= Quaject =

Object-like data structure

In computer science, a quaject is an object-like data structure containing both data and code (or pointers to code), exposed as an interface in the form of callentries, and can accept a list of callentries to other quajects for callbacks and callouts. They were developed by Alexia Massalin in 1989 for the Synthesis kernel, and named for the Qua! Machine, a unique hardware platform built by Massalin. The origin of the term 'qua' is unclear; Massalin claims humorously that it is a sound made by koalas.

The main purpose of quajects is to provide an abstraction to manage self-modifying code, by allowing runtime code optimizing on a per-object basis. While the original Synthesis kernel required quajects to be written in hand-developed assembly language, this was done to avoid developing a complex compiler; Massalin noted that just-in-time compilation (JIT) for a high-level programming language that permits runtime code generation, as in Lisp or Smalltalk, can also apply this approach, though she also asserted that the complexity of such a compiler was likely to be prohibitive.

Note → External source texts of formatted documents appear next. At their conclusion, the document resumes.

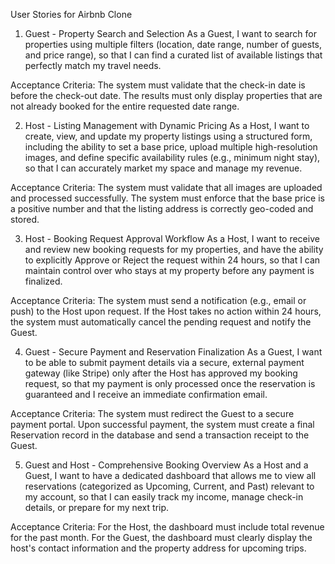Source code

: User Stories for Airbnb Clone
1. Guest - Property Search and Selection
As a Guest, I want to search for properties using multiple filters (location, date range, number of guests, and price range), so that I can find a curated list of available listings that perfectly match my travel needs.

Acceptance Criteria: The system must validate that the check-in date is before the check-out date. The results must only display properties that are not already booked for the entire requested date range.

2. Host - Listing Management with Dynamic Pricing
As a Host, I want to create, view, and update my property listings using a structured form, including the ability to set a base price, upload multiple high-resolution images, and define specific availability rules (e.g., minimum night stay), so that I can accurately market my space and manage my revenue.

Acceptance Criteria: The system must validate that all images are uploaded and processed successfully. The system must enforce that the base price is a positive number and that the listing address is correctly geo-coded and stored.

3. Host - Booking Request Approval Workflow
As a Host, I want to receive and review new booking requests for my properties, and have the ability to explicitly Approve or Reject the request within 24 hours, so that I can maintain control over who stays at my property before any payment is finalized.

Acceptance Criteria: The system must send a notification (e.g., email or push) to the Host upon request. If the Host takes no action within 24 hours, the system must automatically cancel the pending request and notify the Guest.

4. Guest - Secure Payment and Reservation Finalization
As a Guest, I want to be able to submit payment details via a secure, external payment gateway (like Stripe) only after the Host has approved my booking request, so that my payment is only processed once the reservation is guaranteed and I receive an immediate confirmation email.

Acceptance Criteria: The system must redirect the Guest to a secure payment portal. Upon successful payment, the system must create a final Reservation record in the database and send a transaction receipt to the Guest.

5. Guest and Host - Comprehensive Booking Overview
As a Host and a Guest, I want to have a dedicated dashboard that allows me to view all reservations (categorized as Upcoming, Current, and Past) relevant to my account, so that I can easily track my income, manage check-in details, or prepare for my next trip.

Acceptance Criteria: For the Host, the dashboard must include total revenue for the past month. For the Guest, the dashboard must clearly display the host's contact information and the property address for upcoming trips.
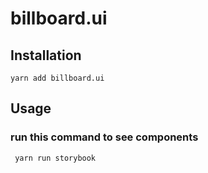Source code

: # billboard.ui

## Installation

` yarn add billboard.ui `

## Usage

### run this command to see components

` yarn run storybook`
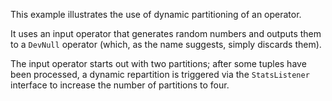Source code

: This example illustrates the use of dynamic partitioning of an operator.

It uses an input operator that generates random numbers and outputs them to a
`DevNull` operator (which, as the name suggests, simply discards them).

The input operator starts out with two partitions; after some tuples have been
processed, a dynamic repartition is triggered via the `StatsListener` interface
to increase the number of partitions to four.
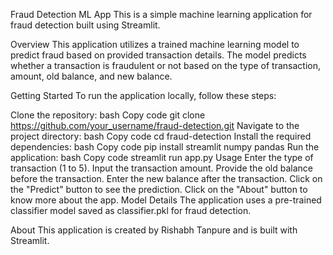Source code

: Fraud Detection ML App
This is a simple machine learning application for fraud detection built using Streamlit.

Overview
This application utilizes a trained machine learning model to predict fraud based on provided transaction details. The model predicts whether a transaction is fraudulent or not based on the type of transaction, amount, old balance, and new balance.

Getting Started
To run the application locally, follow these steps:

Clone the repository:
bash
Copy code
git clone https://github.com/your_username/fraud-detection.git
Navigate to the project directory:
bash
Copy code
cd fraud-detection
Install the required dependencies:
bash
Copy code
pip install streamlit numpy pandas
Run the application:
bash
Copy code
streamlit run app.py
Usage
Enter the type of transaction (1 to 5).
Input the transaction amount.
Provide the old balance before the transaction.
Enter the new balance after the transaction.
Click on the "Predict" button to see the prediction.
Click on the "About" button to know more about the app.
Model Details
The application uses a pre-trained classifier model saved as classifier.pkl for fraud detection.

About
This application is created by Rishabh Tanpure and is built with Streamlit.

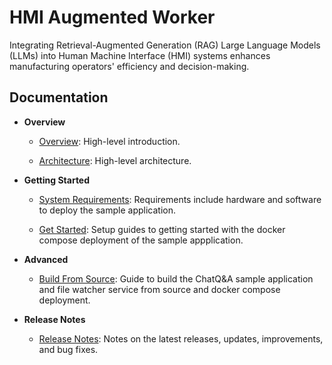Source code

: # HMI Augmented Worker

Integrating Retrieval-Augmented Generation (RAG) Large Language Models (LLMs) into Human Machine Interface (HMI) systems enhances manufacturing operators' efficiency and decision-making.

## Documentation

- **Overview**

  - [Overview](./docs/user-guide/overview.md): High-level introduction.

  - [Architecture](./docs/user-guide/overview.md#high-level-architecture): High-level architecture.

- **Getting Started**

  - [System Requirements](./docs/user-guide/system-requirements.md): Requirements include hardware and software to deploy the sample application.

  - [Get Started](./docs/user-guide/get-started.md): Setup guides to getting started with the docker compose deployment of the sample appplication.

- **Advanced**
  - [Build From Source](./docs/user-guide/how-to-build-from-source.md): Guide to build the ChatQ&A sample application and file watcher service from source and docker compose deployment.

- **Release Notes**
  - [Release Notes](./docs/user-guide/release_notes/overview.md): Notes on the latest releases, updates, improvements, and bug fixes.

Quajects differ from more conventional objects in two key ways: first, they always use a form of the dependency injection pattern to manage both interfaces to other quajects, and continuations out of the quaject; the list of callentry references for this is part of quaject creation, and may be updated during the quaject's lifetime. Second, and more critically, a given quaject's set of methods can be unique to the specific quaject; methods for a type or class of quajects are stored as one or more templates, rather than as fixed code. While shared methods can be accessed through a common table of pointers, individual quajects can also have methods that are generated specifically to tailor the performance for that quaject's behavior.